RECORDS FOR THE EXERCISE
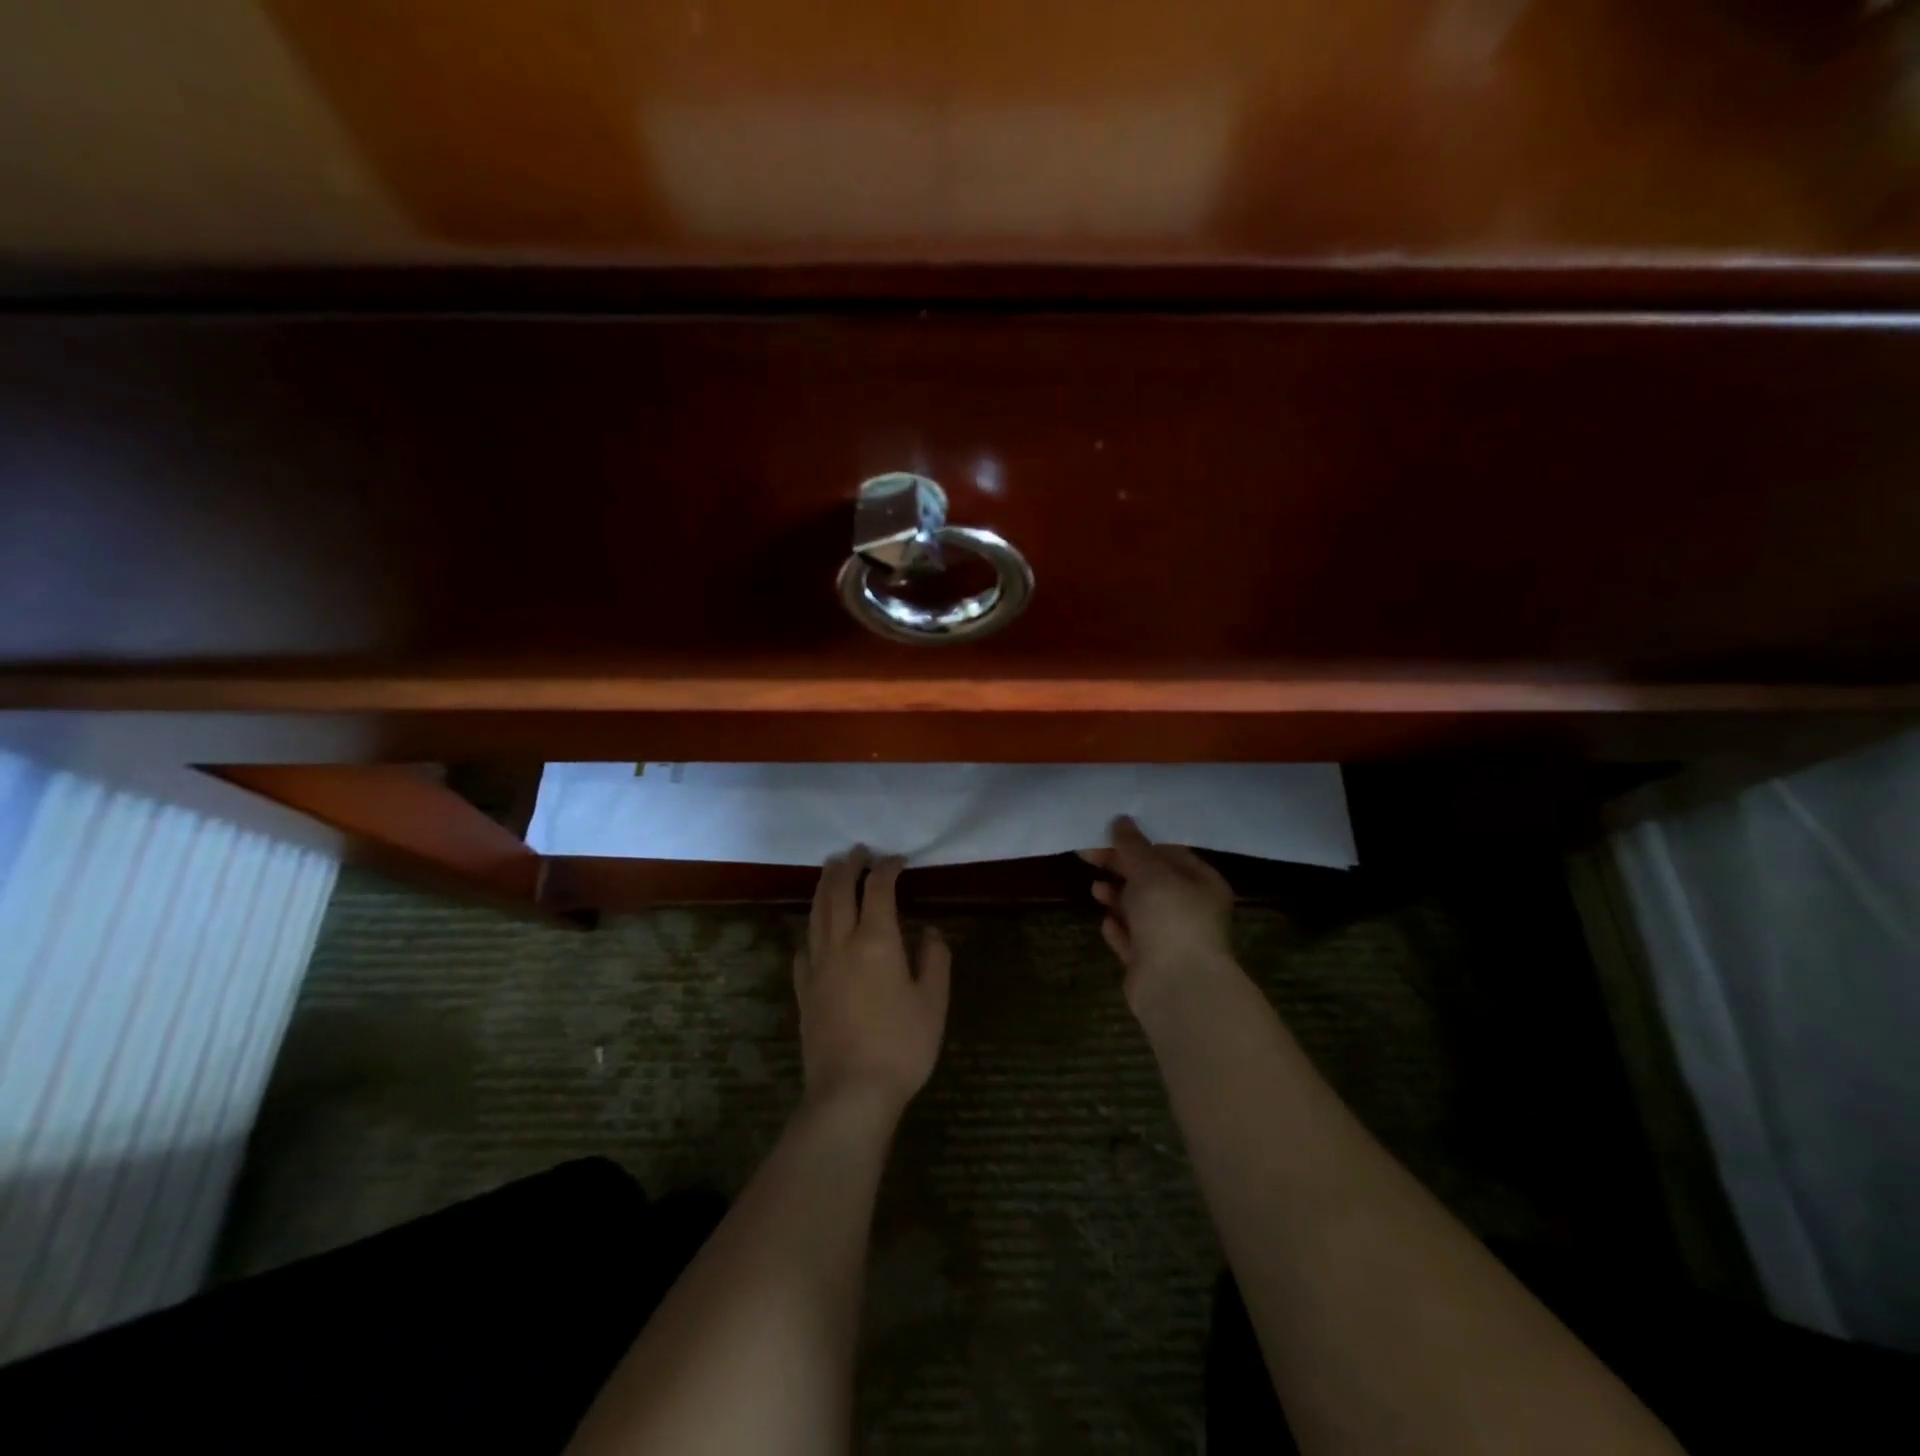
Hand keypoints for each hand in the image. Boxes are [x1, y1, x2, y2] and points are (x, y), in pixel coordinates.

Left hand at [796, 846, 950, 1116]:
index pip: (878, 889)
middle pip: (838, 892)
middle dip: (848, 866)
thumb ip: (934, 960)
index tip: (898, 860)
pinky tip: (814, 931)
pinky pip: (804, 947)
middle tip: (856, 851)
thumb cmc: (901, 1046)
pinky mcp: (803, 990)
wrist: (850, 1093)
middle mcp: (841, 943)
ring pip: (816, 913)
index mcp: (877, 941)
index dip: (887, 868)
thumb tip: (929, 932)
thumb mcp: (933, 1003)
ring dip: (824, 886)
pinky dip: (811, 928)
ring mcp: (817, 966)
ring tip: (830, 870)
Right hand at [1080, 816, 1236, 1014]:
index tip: (1106, 832)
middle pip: (1151, 880)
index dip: (1137, 841)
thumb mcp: (1150, 871)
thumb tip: (1121, 819)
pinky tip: (1105, 922)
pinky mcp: (1152, 963)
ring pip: (1139, 910)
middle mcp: (1191, 909)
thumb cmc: (1171, 917)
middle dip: (1120, 868)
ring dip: (1117, 897)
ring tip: (1095, 889)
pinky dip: (1118, 928)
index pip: (1169, 852)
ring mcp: (1171, 938)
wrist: (1176, 986)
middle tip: (1087, 854)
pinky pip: (1132, 939)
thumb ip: (1132, 846)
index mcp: (1202, 883)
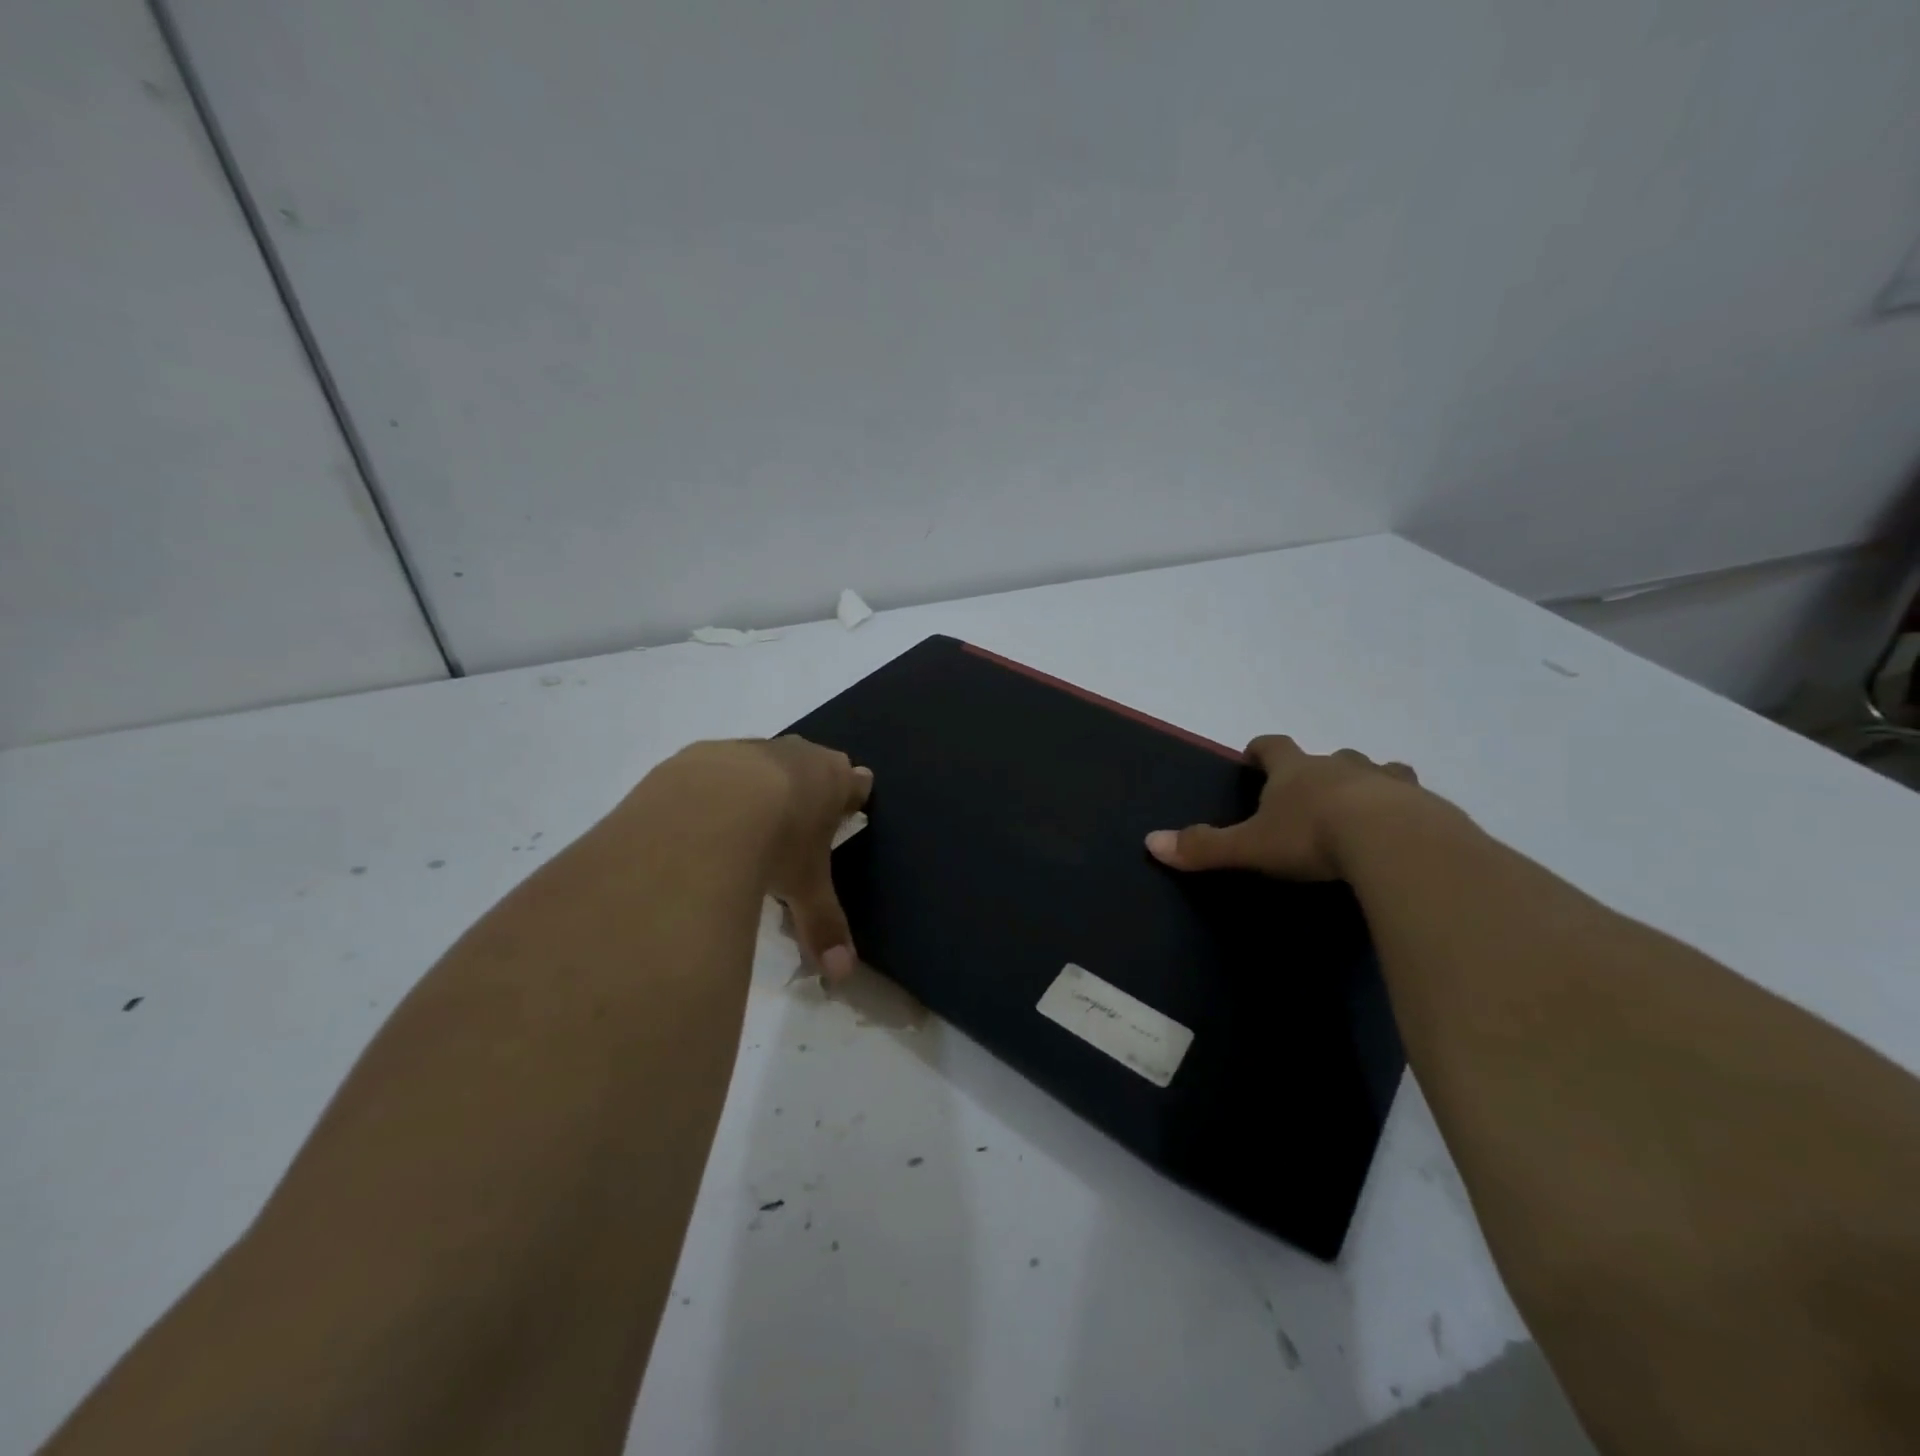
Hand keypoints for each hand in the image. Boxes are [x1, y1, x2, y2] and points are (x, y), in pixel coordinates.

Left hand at [672, 736, 871, 979]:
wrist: (703, 811)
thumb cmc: (776, 844)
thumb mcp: (805, 889)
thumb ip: (825, 927)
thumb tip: (843, 975)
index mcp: (832, 777)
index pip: (857, 782)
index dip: (852, 799)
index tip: (846, 815)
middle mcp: (793, 753)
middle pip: (811, 764)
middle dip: (808, 787)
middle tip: (797, 822)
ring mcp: (744, 749)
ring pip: (761, 762)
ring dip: (758, 786)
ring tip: (744, 827)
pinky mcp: (698, 756)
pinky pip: (714, 771)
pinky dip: (713, 792)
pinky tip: (699, 826)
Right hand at [1145, 735, 1419, 880]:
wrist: (1394, 842)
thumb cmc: (1311, 837)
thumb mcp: (1250, 847)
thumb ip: (1204, 846)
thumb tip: (1150, 842)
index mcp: (1296, 771)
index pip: (1273, 746)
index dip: (1261, 749)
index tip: (1254, 755)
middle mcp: (1340, 766)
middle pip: (1329, 757)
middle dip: (1319, 770)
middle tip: (1312, 794)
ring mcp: (1387, 782)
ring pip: (1377, 771)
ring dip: (1368, 783)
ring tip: (1365, 807)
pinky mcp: (1425, 805)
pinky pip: (1413, 801)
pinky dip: (1406, 811)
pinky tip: (1405, 835)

TRY IT
The lines from the one with "ring dip: (1368, 783)" through the end of the data above are to be set down exactly, with both boundary lines included and no other lines.

SOLUTION
ring dip: (1368, 783)
ring tip: (1365, 807)
pinky mcp: (1425, 805)
pinky pip: (1413, 801)
pinky dip: (1406, 811)
pinky tip: (1405, 835)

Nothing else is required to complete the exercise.